(Source texts of formatted documents)
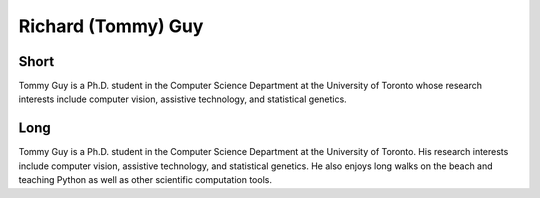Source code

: Richard (Tommy) Guy
===============

Short
-----
Tommy Guy is a Ph.D. student in the Computer Science Department at the
University of Toronto whose research interests include computer vision,
assistive technology, and statistical genetics.


Long
----
Tommy Guy is a Ph.D. student in the Computer Science Department at the
University of Toronto. His research interests include computer vision,
assistive technology, and statistical genetics. He also enjoys long walks 
on the beach and teaching Python as well as other scientific computation tools.

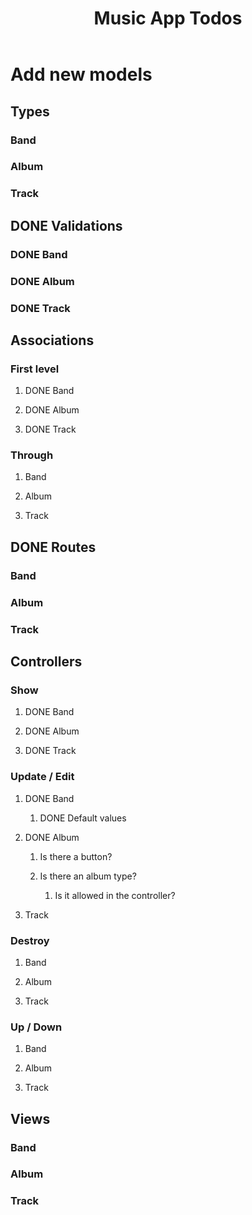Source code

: #+TITLE: Music App Todos
* Add new models
** Types
*** Band
*** Album
*** Track
** DONE Validations
   CLOSED: [2017-02-16 Thu 13:47]
*** DONE Band
    CLOSED: [2017-02-16 Thu 13:44]
*** DONE Album
    CLOSED: [2017-02-16 Thu 13:45]
*** DONE Track
    CLOSED: [2017-02-16 Thu 13:46]
** Associations
*** First level
**** DONE Band
     CLOSED: [2017-02-16 Thu 13:54]
**** DONE Album
     CLOSED: [2017-02-16 Thu 13:54]
**** DONE Track
     CLOSED: [2017-02-16 Thu 14:05]
*** Through
**** Band
**** Album
**** Track
** DONE Routes
   CLOSED: [2017-02-16 Thu 14:52]
*** Band
*** Album
*** Track
** Controllers
*** Show
**** DONE Band
     CLOSED: [2017-02-16 Thu 15:03]
**** DONE Album
     CLOSED: [2017-02-16 Thu 15:05]
**** DONE Track
     CLOSED: [2017-02-16 Thu 15:18]
*** Update / Edit
**** DONE Band
     CLOSED: [2017-02-16 Thu 15:36]
***** DONE Default values
      CLOSED: [2017-02-16 Thu 16:43]
**** DONE Album
     CLOSED: [2017-02-16 Thu 15:53]
***** Is there a button?
***** Is there an album type?
****** Is it allowed in the controller?
**** Track
*** Destroy
**** Band
**** Album
**** Track
*** Up / Down
**** Band
**** Album
**** Track
** Views
*** Band
*** Album
*** Track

- _About this task_
Please copy every line of the data that carries the string "include".

- _Reply_
University of Toronto whose research interests include computer vision,
University of Toronto. His research interests include computer vision,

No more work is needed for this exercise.